Source document section start

I drink coffee. A lot. I have a coffee cup in my hand all the time at work.
In the process of drinking coffee, I’ve accumulated a lot of coffee mugs. People walk into my office. They look at the mugs on the shelves, on my desk, on the file cabinet. They say, “do you collect coffee mugs?” I say, “No, I accumulate them.”
Coffee Mug Collectors have grounds for confidence.
If I were a collector, I would keep track of my mugs. If I were a collector, I would know their value. I would pick a particular style. I would make sure I had one of every color, or style, or brand. I would gather all the different kinds of Starbucks mugs, for example. I would track the value on coffeemugvalue.info, if such a place existed. Or, if I really cared, I would start a blog at coffeemugvalue.info that I could use to help other people figure out the value of their coffee mugs. And I would turn it into a whole side business.
On the other hand, as an accumulator, I pick them up wherever. I am not discriminating about where they come from. I certainly don’t worry much about how neatly I keep them, whether I wash them. I am very willing to use them even if it means the lettering wears off.

Source document section end
Collected material section start

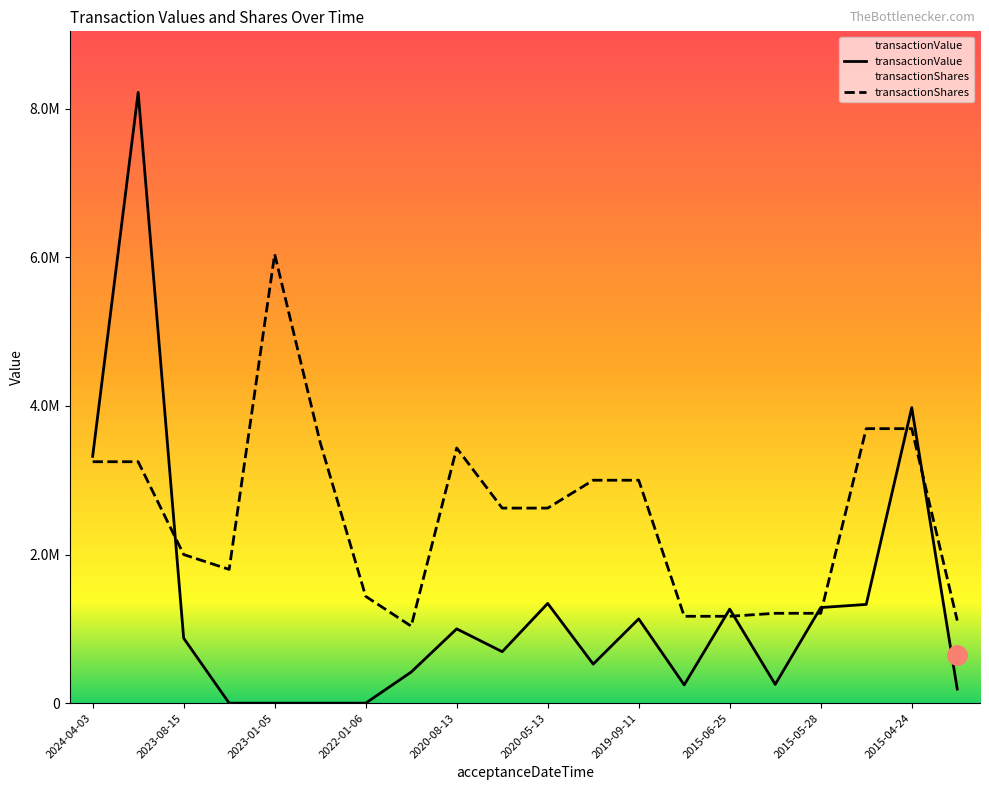

What is the total value across all series at 2023-06-05?

1800200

Collected material section end

Task directions
From the coffee mug piece above, reproduce verbatim the passage beginning with "I drink coffee." and ending with "grounds for confidence.".

Written solution
I drink coffee. A lot. I have a coffee cup in my hand all the time at work.
In the process of drinking coffee, I’ve accumulated a lot of coffee mugs. People walk into my office. They look at the mugs on the shelves, on my desk, on the file cabinet. They say, “do you collect coffee mugs?” I say, “No, I accumulate them.”
Coffee Mug Collectors have grounds for confidence.